The best I can come up with is that coding with AI is like chatting with a smart stranger in a bar. You're enjoying the conversation and there is a feel-good buzz in the air. The stranger is witty and fluent and sounds like they know their stuff (they are certainly super-confident). But sometimes your own knowledge and experience make you realise that your new friend is very occasionally talking shite. Does that make the entire conversation worthless? No, not at all, because you may well have learnt something interesting and useful along the way. You just have to keep your shite detector batteries fully charged.

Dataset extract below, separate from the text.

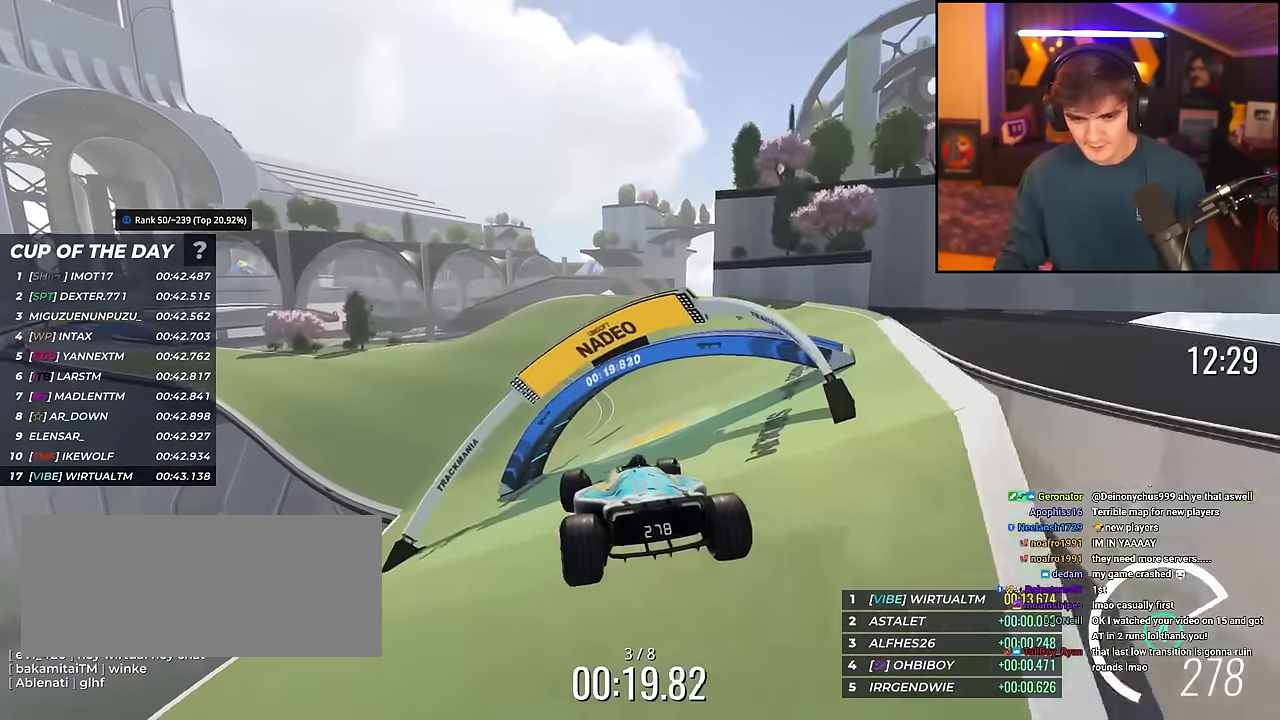
{"keys": ["left", "up"], "events": [[300, "left", "down"]]}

For the average mid-range developer (like me) working for an average mid-range employer (like I used to), these tools have helped me to:
- quickly pick up the basics of a new language
- become more idiomatic and fluent in my mid-skill-level languages by asking the tool for suggestions for improving my code
- take the pain out of an unfamiliar IDE
- answer all manner of code questions in popular languages with good working examples (i.e. Stack Overflow but without zero-rated comments and mean moderators)

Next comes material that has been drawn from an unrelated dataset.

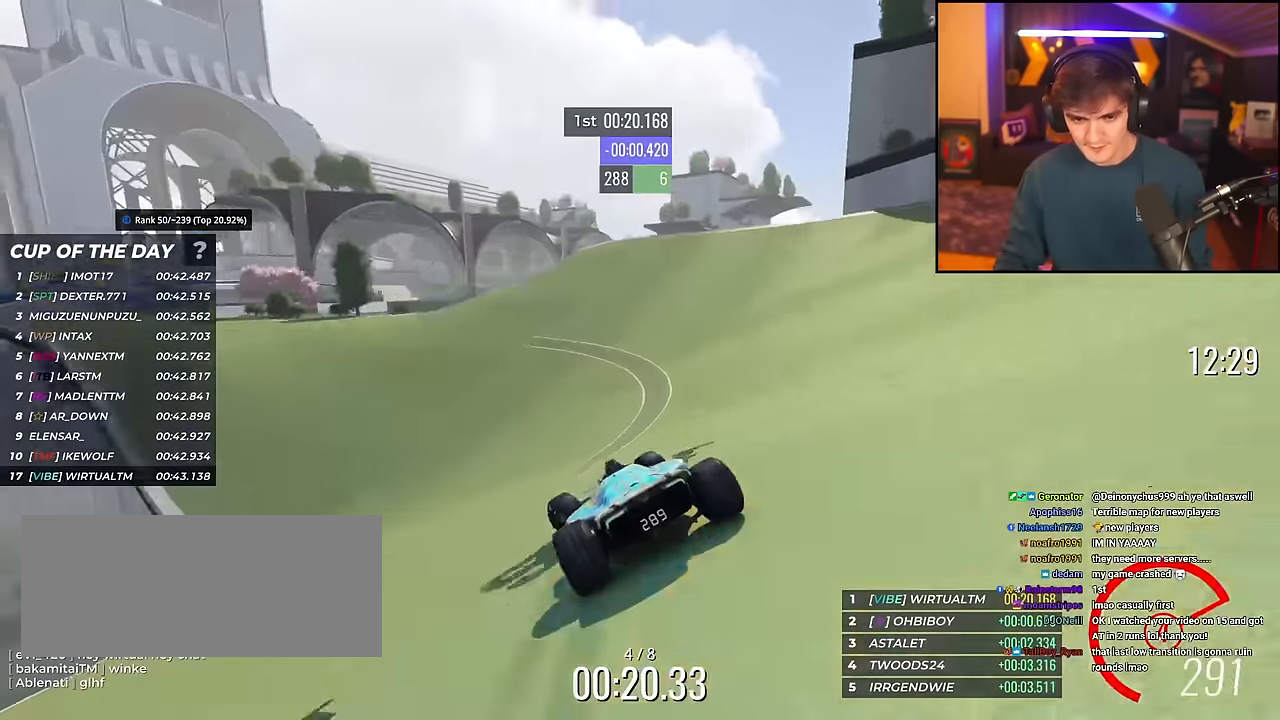
{"keys": ["left", "up"], "events": []}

- write the shell of a new website or desktop app
- find logic holes and bugs in existing code
- tidy up messy legacy code
- write the boring boilerplate stuff, like tests
- add good quality comments to new and existing code
- get me past file->new brain freeze
- try out new techniques without losing too much time
- get stuff done much faster, so long as I check it thoroughly
If you're a real top-end domain or language expert, then perhaps these tools can do very little for you. But I don't kid myself. I'm very comfortable knowing that I'm down there with the average Joes—I'll never be a 10x developer. Some days I even struggle to be a 0.75x developer. So I'll accept all the help I can get. Take me AI, I'm yours.